"Apa kamu yakin mereka bisa berubah pikiran dan mau menerima kita?" balas Rizal.
"Aku berharap dengan kehadiran anak ini, mereka akan luluh hatinya. Apalagi ini adalah cucunya yang pertama", jawab Hasna mencoba meyakinkan suaminya.
"Hmmm...boleh dicoba. Sebaiknya kita tunggu anak ini berumur seminggu".
Hasna mengangguk dan tersenyum optimis. Ia kemudian membayangkan ibunya akan menggendong-gendong cucunya, tersenyum bangga dan mencium pipinya. Lalu ibunya memutuskan untuk mengadakan upacara aqiqah di rumahnya. Ia dan suami pindah dan tinggal di rumah orang tuanya.
Tujuh hari kemudian, si bayi badannya panas. Rencana hari itu untuk pergi ke rumah orang tua Hasna tertunda. Hasna meminta Rizal untuk pergi ke rumah temannya untuk meminta daun dadap untuk penurun panas. Tanpa menunggu, Rizal segera meluncur dengan sepeda motor untuk mencari obat buat anaknya.

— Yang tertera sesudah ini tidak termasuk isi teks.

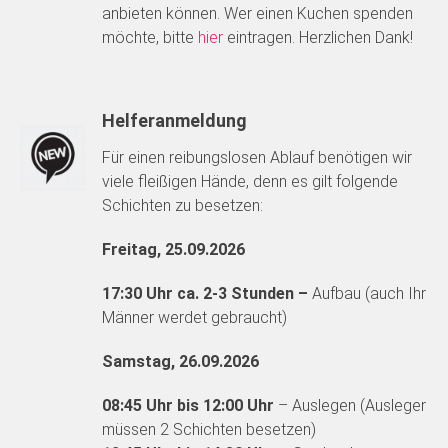
anbieten können. Wer einen Kuchen spenden
möchte, bitte
hier
eintragen. Herzlichen Dank!
Helferanmeldung
Für einen reibungslosen Ablauf benötigen wir
viele fleißigen Hände, denn es gilt folgende
Schichten zu besetzen:
Freitag, 25.09.2026
17:30 Uhr ca. 2-3 Stunden
–
Aufbau (auch Ihr
Männer werdet gebraucht)
Samstag, 26.09.2026
08:45 Uhr bis 12:00 Uhr
– Auslegen (Ausleger
müssen 2 Schichten besetzen)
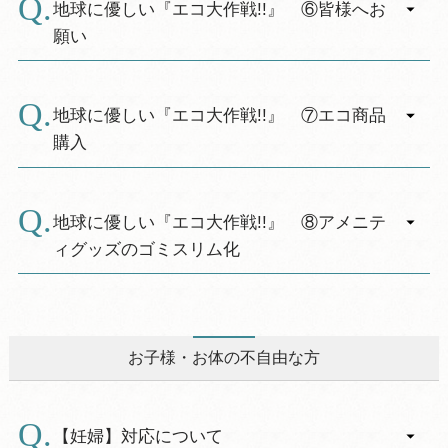
おります。
グクロスの使用を抑制して、資源の無駄使い削
地球に優しい『エコ大作戦!!』 ⑥皆様へお
減に努めています。
願い
A.
お部屋を出られる際には、「消灯」・「テレビ
ＯＦＦ」・「空調ＯＦＦ」のご協力をお願い致
地球に優しい『エコ大作戦!!』 ⑦エコ商品
します。
購入
A.
事務用品は、極力「エコ商品」の購入に努めて
います。
地球に優しい『エコ大作戦!!』 ⑧アメニテ
ィグッズのゴミスリム化
A.
使い捨てによるごみの削減の為、「ハブラシ・
クシ・カミソリ・シャワーキャップ」は客室に
ご用意しておりません。
お子様・お体の不自由な方
フロントにご用意しておりますので、必要な方
はそちらからお取り下さい。
※浴衣・タオル等はお部屋に準備しておりま
【妊婦】対応について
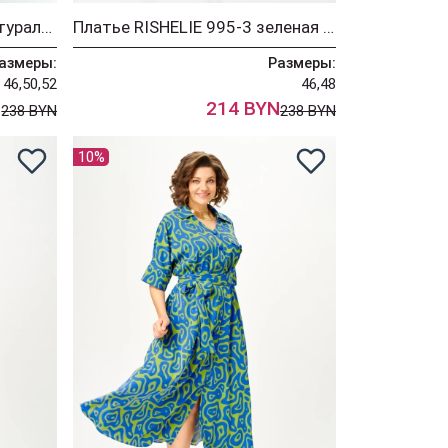
Платье RISHELIE 995-4 натуральный
Платье RISHELIE 995-3 зеленая фисташка
азмеры:
Размеры:
46,50,52
46,48
N
214 BYN
238 BYN
238 BYN
10%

Di rumah kontrakan, Hasna dengan telaten mengompres bayinya. Suhu badannya semakin meningkat. Si bayi menangis tanpa henti. Hasna semakin gusar. Apalagi suaminya sudah cukup lama belum kembali juga. "Lama sekali si Rizal", bisiknya lirih.
Sesaat kemudian, terdengar ada ketukan pintu. Hasna bergegas menuju pintu dan berharap sekali suaminya pulang.

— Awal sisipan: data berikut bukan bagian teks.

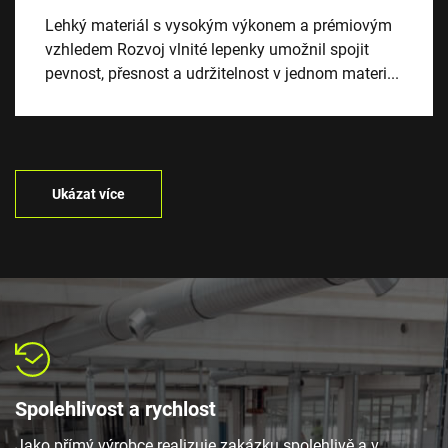
Lehký materiál s vysokým výkonem a prémiovým
vzhledem Rozvoj vlnité lepenky umožnil spojit
pevnost, přesnost a udržitelnost v jednom materi...
Ukázat více
Spolehlivost a rychlost
Jako přímý výrobce realizuje zakázku spolehlivě a v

"Benarkah ini rumah Ibu Hasna?" tanya seseorang dengan seragam polisi. Hasna terkejut, ada apa gerangan polisi sampai datang ke kontrakannya.

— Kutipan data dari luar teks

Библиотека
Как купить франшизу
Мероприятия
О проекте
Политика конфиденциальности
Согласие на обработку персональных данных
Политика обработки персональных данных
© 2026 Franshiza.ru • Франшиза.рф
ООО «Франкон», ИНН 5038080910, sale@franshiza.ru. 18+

"I...iya, betul Pak. Silakan masuk!"
"Dengan berat hati saya kabarkan kepada ibu, bahwa suami ibu meninggal dunia karena kecelakaan. Saat ini mayatnya sedang berada di rumah sakit PKU", kata polisi itu dengan nada suara yang dibuat sehati-hati mungkin.
"Apa? Benarkah?" jerit Hasna berusaha meyakinkan diri dengan kabar yang barusan ia dengar. Si polisi hanya mengangguk iba.